Of Trees and Forests

Since the decision of the Supreme Court of Canada in Canada (Minister of Citizenship and Immigration) v. Vavilov, 2019 SCC 65 (CanLII), [2019] 4 SCR 653, there has been a shift in the way that courts review credibility findings made by discipline hearing panels. While overall there may not have been an increase in the frequency of court interventions (see: Has Vavilov Made a Difference?), courts have indeed focused more closely on the reasons for decision of discipline panels.

A recent example of this is Okafor v. College of Physicians and Surgeons of Ontario, 2023 ONSC 6332 (CanLII), where a physician was found to have engaged in sexual abuse of a patient. As in so many of these cases, the key evidence was given by two witnesses, the patient and the physician. The Court, in some detail, examined both the specific credibility concerns about the testimony of the patient (i.e., the trees) and the overall assessment of credibility of the evidence (i.e., the forest). The Court found no palpable and overriding error because the reasons of the discipline panel addressed all these issues.

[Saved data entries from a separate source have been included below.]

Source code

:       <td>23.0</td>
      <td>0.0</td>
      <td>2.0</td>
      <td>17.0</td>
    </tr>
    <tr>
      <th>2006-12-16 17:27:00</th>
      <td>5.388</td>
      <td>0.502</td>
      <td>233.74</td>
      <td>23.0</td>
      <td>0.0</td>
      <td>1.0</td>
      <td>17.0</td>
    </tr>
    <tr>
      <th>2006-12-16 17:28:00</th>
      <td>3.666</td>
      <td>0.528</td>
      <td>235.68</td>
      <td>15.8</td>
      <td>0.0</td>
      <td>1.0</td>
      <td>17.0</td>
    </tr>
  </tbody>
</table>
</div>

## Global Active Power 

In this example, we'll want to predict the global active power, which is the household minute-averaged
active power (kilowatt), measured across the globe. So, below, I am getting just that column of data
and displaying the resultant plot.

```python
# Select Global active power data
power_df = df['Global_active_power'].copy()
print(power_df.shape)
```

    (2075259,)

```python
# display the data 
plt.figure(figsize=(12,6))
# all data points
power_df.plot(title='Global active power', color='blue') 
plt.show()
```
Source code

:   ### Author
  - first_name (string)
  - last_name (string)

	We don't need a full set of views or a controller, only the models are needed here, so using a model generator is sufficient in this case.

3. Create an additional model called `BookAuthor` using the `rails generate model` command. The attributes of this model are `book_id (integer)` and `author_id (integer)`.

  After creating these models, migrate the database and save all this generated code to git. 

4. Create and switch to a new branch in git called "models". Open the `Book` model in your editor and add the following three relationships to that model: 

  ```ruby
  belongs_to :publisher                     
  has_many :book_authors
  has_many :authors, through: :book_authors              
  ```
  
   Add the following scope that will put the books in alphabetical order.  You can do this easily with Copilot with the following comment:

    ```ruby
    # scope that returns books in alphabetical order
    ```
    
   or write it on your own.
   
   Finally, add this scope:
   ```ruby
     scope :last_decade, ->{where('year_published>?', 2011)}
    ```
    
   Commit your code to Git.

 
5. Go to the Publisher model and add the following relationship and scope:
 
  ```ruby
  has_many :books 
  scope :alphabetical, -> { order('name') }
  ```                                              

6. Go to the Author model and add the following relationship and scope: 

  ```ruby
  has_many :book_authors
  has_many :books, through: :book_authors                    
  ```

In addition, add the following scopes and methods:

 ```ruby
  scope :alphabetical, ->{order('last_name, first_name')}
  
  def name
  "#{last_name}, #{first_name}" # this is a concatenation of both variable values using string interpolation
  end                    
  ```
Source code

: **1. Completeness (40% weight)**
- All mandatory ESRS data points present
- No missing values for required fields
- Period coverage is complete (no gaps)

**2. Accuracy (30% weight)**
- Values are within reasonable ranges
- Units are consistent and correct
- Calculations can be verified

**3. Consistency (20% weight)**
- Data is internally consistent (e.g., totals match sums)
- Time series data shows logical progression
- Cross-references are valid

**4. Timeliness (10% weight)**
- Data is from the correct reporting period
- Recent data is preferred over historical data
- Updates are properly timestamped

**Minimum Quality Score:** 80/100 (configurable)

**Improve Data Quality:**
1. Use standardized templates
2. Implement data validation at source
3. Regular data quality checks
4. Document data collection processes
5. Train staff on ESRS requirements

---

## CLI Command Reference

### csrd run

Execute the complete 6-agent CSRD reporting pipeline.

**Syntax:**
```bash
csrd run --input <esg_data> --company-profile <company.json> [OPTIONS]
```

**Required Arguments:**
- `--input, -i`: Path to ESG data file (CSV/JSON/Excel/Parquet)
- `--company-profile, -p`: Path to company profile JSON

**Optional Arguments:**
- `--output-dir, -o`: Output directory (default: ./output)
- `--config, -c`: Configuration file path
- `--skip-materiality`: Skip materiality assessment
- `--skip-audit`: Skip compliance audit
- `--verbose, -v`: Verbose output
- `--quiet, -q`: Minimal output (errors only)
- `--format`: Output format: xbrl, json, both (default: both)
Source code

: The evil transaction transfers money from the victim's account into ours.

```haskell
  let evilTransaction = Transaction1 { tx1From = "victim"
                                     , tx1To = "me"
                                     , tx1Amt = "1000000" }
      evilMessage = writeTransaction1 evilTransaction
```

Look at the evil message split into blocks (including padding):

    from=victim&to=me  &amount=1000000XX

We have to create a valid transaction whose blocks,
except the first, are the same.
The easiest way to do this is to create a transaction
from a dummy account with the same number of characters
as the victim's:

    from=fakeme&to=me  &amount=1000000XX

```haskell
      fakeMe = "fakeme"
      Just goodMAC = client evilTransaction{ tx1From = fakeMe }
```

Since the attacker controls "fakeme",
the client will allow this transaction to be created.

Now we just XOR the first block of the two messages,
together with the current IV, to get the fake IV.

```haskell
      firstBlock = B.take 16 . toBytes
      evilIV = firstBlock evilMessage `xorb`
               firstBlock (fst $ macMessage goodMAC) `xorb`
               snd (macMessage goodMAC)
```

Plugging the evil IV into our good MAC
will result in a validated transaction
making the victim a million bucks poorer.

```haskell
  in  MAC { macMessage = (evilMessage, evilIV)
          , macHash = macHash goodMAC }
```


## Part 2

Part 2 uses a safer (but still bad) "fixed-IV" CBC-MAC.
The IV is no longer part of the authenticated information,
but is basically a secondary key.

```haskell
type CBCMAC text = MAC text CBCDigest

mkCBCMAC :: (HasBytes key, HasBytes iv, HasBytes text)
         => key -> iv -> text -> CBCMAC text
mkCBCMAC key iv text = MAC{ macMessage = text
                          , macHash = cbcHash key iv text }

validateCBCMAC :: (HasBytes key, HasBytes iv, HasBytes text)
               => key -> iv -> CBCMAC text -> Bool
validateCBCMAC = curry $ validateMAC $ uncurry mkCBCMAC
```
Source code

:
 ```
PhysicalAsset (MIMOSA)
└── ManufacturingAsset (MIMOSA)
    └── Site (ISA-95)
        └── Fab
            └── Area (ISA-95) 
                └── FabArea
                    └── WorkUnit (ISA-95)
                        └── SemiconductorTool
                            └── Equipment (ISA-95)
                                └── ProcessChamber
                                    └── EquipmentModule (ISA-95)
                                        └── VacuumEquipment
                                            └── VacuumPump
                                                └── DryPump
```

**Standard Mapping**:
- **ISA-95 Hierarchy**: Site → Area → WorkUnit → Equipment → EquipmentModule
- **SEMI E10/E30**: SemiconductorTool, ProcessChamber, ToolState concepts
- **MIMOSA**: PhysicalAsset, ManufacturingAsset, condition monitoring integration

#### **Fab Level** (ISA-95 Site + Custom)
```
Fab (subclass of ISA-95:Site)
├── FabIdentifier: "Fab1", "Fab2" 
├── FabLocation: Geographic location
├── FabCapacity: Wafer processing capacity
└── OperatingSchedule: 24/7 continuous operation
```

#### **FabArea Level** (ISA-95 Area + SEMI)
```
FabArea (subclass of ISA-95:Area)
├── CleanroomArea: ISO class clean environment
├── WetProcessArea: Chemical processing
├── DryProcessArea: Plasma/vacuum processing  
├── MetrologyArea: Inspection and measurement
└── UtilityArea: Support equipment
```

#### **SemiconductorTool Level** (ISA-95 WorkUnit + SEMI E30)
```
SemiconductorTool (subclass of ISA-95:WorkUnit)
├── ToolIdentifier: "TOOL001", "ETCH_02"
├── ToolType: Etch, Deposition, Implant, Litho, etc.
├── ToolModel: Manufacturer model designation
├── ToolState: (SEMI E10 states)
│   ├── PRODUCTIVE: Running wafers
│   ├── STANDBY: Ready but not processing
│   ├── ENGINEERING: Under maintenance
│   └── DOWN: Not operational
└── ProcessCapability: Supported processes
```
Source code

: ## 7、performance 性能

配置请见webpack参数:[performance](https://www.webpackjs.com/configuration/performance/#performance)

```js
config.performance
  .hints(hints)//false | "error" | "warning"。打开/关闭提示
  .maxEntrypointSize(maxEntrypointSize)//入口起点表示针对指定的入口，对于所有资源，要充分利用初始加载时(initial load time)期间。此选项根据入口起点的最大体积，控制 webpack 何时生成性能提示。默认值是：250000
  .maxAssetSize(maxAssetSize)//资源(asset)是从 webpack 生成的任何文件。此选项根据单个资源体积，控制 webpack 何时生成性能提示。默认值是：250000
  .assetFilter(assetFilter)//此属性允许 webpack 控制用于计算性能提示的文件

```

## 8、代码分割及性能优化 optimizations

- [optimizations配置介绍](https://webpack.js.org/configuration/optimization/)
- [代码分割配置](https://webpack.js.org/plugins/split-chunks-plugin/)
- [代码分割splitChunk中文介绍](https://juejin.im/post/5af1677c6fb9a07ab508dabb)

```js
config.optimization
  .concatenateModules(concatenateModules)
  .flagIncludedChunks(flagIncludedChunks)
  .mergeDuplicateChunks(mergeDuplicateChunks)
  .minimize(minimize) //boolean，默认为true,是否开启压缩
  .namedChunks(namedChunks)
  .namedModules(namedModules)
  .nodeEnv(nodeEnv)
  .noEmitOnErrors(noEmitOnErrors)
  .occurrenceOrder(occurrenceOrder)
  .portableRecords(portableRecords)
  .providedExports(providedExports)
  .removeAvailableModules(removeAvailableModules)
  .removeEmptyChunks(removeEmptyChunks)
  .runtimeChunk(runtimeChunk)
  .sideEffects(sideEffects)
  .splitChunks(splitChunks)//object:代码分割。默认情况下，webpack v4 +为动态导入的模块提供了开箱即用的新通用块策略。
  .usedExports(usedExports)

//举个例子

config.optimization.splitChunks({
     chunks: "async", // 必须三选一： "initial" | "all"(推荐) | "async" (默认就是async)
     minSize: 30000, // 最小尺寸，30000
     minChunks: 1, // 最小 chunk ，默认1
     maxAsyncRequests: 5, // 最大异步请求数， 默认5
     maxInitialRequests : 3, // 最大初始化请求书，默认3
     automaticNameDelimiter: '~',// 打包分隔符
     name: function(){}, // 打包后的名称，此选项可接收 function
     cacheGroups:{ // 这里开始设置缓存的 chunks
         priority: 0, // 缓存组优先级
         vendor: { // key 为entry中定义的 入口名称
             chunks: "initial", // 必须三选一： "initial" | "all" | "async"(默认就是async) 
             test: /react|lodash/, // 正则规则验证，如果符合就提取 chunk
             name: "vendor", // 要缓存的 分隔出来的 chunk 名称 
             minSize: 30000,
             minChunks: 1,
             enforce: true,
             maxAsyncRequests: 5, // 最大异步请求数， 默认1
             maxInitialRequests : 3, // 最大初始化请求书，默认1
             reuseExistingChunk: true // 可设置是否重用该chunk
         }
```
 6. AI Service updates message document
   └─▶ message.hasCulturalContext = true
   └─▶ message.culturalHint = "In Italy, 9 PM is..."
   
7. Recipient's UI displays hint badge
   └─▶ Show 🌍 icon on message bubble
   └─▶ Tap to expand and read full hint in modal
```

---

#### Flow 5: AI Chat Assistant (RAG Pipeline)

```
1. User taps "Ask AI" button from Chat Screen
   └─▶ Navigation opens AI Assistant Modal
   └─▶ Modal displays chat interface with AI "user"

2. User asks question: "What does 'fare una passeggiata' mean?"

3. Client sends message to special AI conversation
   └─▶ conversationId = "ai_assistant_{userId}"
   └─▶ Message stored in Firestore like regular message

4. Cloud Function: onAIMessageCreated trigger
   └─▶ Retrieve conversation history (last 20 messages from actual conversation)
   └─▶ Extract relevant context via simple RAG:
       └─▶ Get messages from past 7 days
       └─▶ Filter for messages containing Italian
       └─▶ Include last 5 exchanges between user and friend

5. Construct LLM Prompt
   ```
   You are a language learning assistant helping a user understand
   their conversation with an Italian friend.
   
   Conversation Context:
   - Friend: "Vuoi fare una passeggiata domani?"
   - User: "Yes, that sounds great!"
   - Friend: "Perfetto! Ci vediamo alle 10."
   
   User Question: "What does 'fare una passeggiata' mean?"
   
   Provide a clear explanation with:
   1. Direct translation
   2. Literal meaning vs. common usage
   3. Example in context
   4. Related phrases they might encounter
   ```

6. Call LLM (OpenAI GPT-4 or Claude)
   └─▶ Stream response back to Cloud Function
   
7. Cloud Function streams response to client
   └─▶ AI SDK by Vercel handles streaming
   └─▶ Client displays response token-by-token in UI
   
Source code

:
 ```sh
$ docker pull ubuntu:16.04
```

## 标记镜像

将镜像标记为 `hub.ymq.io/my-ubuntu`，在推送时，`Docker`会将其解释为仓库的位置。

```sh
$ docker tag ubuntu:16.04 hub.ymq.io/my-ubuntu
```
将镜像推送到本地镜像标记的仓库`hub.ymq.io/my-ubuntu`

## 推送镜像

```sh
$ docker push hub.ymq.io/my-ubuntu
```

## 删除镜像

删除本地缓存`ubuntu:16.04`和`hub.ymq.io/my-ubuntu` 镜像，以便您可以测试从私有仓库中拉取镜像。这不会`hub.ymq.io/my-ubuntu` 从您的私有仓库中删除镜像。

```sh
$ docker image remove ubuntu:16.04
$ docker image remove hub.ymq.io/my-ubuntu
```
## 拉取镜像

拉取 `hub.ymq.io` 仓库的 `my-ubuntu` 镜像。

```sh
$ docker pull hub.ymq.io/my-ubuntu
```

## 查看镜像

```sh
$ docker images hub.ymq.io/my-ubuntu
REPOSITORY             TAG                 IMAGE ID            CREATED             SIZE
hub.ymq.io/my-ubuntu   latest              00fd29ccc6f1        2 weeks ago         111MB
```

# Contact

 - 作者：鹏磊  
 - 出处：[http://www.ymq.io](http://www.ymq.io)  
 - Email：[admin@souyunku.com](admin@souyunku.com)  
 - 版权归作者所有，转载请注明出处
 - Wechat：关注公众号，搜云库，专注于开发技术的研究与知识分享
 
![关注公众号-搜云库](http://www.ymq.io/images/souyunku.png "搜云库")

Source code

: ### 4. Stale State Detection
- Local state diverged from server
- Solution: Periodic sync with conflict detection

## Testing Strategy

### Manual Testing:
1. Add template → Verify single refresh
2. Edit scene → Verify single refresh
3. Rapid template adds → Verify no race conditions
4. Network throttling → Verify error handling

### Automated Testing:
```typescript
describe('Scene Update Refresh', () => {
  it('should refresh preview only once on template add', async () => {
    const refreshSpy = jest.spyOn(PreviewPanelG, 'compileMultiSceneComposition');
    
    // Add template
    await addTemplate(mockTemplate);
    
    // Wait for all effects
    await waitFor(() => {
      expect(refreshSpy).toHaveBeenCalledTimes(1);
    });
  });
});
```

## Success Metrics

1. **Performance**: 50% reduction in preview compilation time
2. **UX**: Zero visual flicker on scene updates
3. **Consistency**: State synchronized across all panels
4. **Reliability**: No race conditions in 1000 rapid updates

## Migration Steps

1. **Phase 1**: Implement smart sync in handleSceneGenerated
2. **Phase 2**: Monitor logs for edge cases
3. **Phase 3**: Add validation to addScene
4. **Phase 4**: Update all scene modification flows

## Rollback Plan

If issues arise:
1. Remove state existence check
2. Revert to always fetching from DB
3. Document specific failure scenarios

In terms of the trees, there were three concerns about the evidence of the patient. The patient was inconsistent as to the location and name of the hotel where the first sexual encounter occurred, the patient said that they had taken a semen sample which was then lost, and the patient said that they had recorded a threatening call by the physician which recording was no longer available. The patient was cross-examined extensively on those issues and their explanations for them. The Court, while finding those issues challenging, held that the discipline panel had specifically addressed them and explained why it largely accepted the patient’s explanations and concluded that they did not materially detract from the evidence on the core issue of whether there was a concurrent sexual and treating relationship.

As for the forest, the Court noted in particular the approach taken by the hearing panel:

The Committee stated that its task was not to simply accept the evidence of Patient A or the Appellant. The Committee’s stated task was to determine “whether, on the totality of the evidence, viewed as a whole, the College has proved its case, or proven a particular fact, on the balance of probabilities based on clear, cogent and convincing evidence.”

The Court also referred to various other pieces of evidence that, overall, were more consistent with the patient’s version of events than that of the physician. For example, there were many phone conversations between them noted in the telephone records, a deleted chart entry at a key time in the narrative that was intentionally not disclosed to the regulator when asked, and apparent attempts to cover up the relationship including investing in the patient’s son’s business venture around the time of the investigation.

The Court downplayed the value of the “uneven scrutiny” critique of credibility findings. Absent obvious cases, this ground of appeal generally is an attempt to invite the Court to reweigh the evidence that the hearing panel has already evaluated. The Court said:

Claims of uneven scrutiny should not be a meritless opportunity to re-try a case. There must be a demonstration of palpable and overriding error. There was nothing in the reasons or the record that made it clear that the Committee had actually applied different standards in assessing the evidence of the Appellant and Patient A.

Discipline panels should, in their reasons for decision in credibility cases, address any specific concerns about the credibility of the witnesses and then explain in a global fashion why it concludes that the allegations, in light of the credibility concerns, have, or have not, been proved.